La grande menace bénéficie de 2 stars reconnues qui sont Lino Ventura et Richard Burton.
Mais une question se pose : que vaut la grande menace dans cette catégorie ?

Adapté d’un roman de Peter Van Greenaway, la grande menace demeure une production ambitieuse qui a su convaincre les deux grandes stars précitées de participer à ce film fantastique, genre qui ne brille pas particulièrement dans les Oscars ou les Césars. C’est donc que le script déploie manifestement des qualités.

Morlar est un écrivain à succès qui mène une vie de reclus. Alors qu’une catastrophe aérienne se produit, il est tranquillement assis devant sa télévision quand un étranger, dont nous ne verrons pas le visage, fait irruption chez lui et le frappe à la tête avec une statuette. Les coups sont si violents que le sang gicle sur la télévision et les légistes révéleront que la boîte crânienne est fracassée. L’inspecteur Brunel, joué par Lino Ventura, est dépêché sur les lieux. Il s’agit d’un inspecteur français qui officie à Londres dans le cadre d’un programme d’échanges.
Personne n’a rien remarqué puisque deux événements simultanés, un match de football ainsi que la catastrophe aérienne, occupèrent l’attention de chacun.

Contre toute attente, Morlar respire encore malgré son crâne fracassé et on l’emmène à l’hôpital alors que les docteurs estiment que son cas est désespéré, que sa vie ne tient qu’à un fil, et que son lit serait mieux alloué à une victime de la catastrophe. L’inspecteur est obligé d’enquêter sur le passé de Meldek pour trouver une piste. Il va voir sa psychiatre, jouée avec talent par Lee Remick, qui a des choses stupéfiantes à lui révéler.

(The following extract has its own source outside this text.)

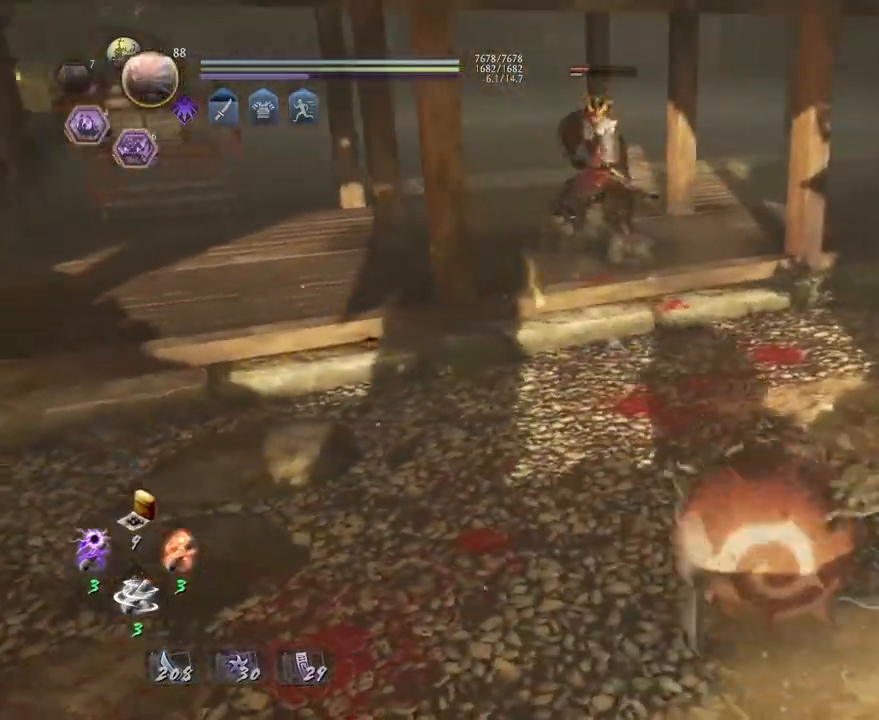
{"buttons": [], "left_stick": "down", "right_stick": "center", "events": [[450, "left_stick", "down"]]}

Justement, l’élément le plus singulier qu’à trouvé l’inspecteur est un étrange cahier regroupant des coupures de presse de Morlar qui compile toutes les catastrophes.
La psychiatre lui révèle que Morlar souffrait d’une sorte de délire de persécution, qu’il était persuadé d’avoir le sinistre pouvoir, malgré lui, de provoquer ces catastrophes.
Ainsi, on remonte le fil de son enfance et, effectivement, ses parents meurent dans un accident de voiture improbable alors que l’enfant se sentait envahi par une force extérieur. Le même schéma se reproduit encore, notamment par un incendie mystérieux qui tue un de ses professeurs qui fut immonde avec lui. A chaque fois, Morlar jure que cela s’est produit malgré lui, comme s’il était sous l’emprise d’un pouvoir plus fort que sa volonté.
L’affaire est bizarre pour l’inspecteur qui ne sait que penser. Les faits sont troublants, les coïncidences défient de loin les statistiques et la piste de son assassin ne se dessine toujours pas. Deux faits troublants viennent se rajouter : son supérieur anglais le somme de ne s’occuper que de l’affaire Morlar tandis que ce dernier produit une activité encéphalique anormalement élevée, qui consterne tous les médecins.
L’inspecteur poursuit le fil de son enquête et il parvient à faire tomber le masque de rationalité de la psychiatre : elle est intiment persuadé que le pouvoir de Morlar est réel et qu’il a bien provoqué les catastrophes. D’ailleurs, une inauguration en grandes pompes d’une église va bientôt avoir lieu et justement, le cerveau de Morlar redouble d’intensité. Dans ces conditions, la découverte de l’assassin apparaît comme secondaire.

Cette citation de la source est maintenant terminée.